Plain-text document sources
• • • •

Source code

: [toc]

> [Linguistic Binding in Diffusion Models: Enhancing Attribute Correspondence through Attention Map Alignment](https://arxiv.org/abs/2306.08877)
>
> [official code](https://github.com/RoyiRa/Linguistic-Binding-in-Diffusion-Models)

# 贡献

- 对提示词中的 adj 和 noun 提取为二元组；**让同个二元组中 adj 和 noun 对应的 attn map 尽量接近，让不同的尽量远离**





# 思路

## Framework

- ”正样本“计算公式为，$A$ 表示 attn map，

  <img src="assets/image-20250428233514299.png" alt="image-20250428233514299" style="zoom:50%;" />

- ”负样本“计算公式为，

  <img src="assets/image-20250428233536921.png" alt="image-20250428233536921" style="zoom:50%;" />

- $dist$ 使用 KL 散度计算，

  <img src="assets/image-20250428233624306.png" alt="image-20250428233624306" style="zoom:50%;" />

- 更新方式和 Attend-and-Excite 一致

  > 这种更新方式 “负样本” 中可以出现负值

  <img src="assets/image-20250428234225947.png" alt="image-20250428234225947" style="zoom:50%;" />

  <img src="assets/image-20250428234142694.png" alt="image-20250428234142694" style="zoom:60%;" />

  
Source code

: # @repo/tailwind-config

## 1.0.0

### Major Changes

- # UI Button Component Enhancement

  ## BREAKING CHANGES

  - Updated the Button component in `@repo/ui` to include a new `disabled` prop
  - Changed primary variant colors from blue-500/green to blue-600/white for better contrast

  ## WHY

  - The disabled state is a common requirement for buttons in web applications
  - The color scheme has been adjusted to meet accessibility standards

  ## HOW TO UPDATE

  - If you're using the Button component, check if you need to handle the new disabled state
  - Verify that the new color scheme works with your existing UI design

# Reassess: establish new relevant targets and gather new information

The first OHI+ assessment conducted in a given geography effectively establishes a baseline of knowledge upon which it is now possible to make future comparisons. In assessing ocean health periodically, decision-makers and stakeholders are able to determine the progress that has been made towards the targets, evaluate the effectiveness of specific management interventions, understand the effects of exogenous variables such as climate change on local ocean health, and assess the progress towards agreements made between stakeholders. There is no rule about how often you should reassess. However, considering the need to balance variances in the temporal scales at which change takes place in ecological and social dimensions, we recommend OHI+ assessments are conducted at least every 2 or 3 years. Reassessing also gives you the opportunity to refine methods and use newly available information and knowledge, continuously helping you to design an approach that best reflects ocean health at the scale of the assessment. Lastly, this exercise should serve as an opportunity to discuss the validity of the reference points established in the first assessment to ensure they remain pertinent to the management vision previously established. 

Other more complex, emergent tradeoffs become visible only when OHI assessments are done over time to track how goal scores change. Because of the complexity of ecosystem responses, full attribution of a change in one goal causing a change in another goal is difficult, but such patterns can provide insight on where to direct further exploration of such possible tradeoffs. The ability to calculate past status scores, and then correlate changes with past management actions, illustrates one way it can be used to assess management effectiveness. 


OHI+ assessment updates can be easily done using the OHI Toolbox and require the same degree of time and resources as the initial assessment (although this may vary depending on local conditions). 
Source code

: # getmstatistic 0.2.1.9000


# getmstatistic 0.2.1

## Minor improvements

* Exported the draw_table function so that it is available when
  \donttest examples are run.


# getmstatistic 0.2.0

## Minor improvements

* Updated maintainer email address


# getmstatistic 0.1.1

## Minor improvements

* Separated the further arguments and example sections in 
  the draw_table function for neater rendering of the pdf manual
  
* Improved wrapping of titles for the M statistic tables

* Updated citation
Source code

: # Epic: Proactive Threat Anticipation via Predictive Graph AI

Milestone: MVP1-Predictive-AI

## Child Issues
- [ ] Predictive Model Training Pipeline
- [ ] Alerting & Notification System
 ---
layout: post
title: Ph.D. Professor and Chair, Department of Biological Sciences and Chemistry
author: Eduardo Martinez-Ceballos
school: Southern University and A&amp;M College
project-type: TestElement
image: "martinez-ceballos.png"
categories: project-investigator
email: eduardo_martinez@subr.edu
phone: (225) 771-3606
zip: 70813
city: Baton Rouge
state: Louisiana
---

• • • •

- [What the task asks]
Return all lines in the data that include the word "attn".

- [Written response]
- 对提示词中的 adj 和 noun 提取为二元组；**让同个二元组中 adj 和 noun 对应的 attn map 尽量接近，让不同的尽量远离**
- ”正样本“计算公式为，$A$ 表示 attn map，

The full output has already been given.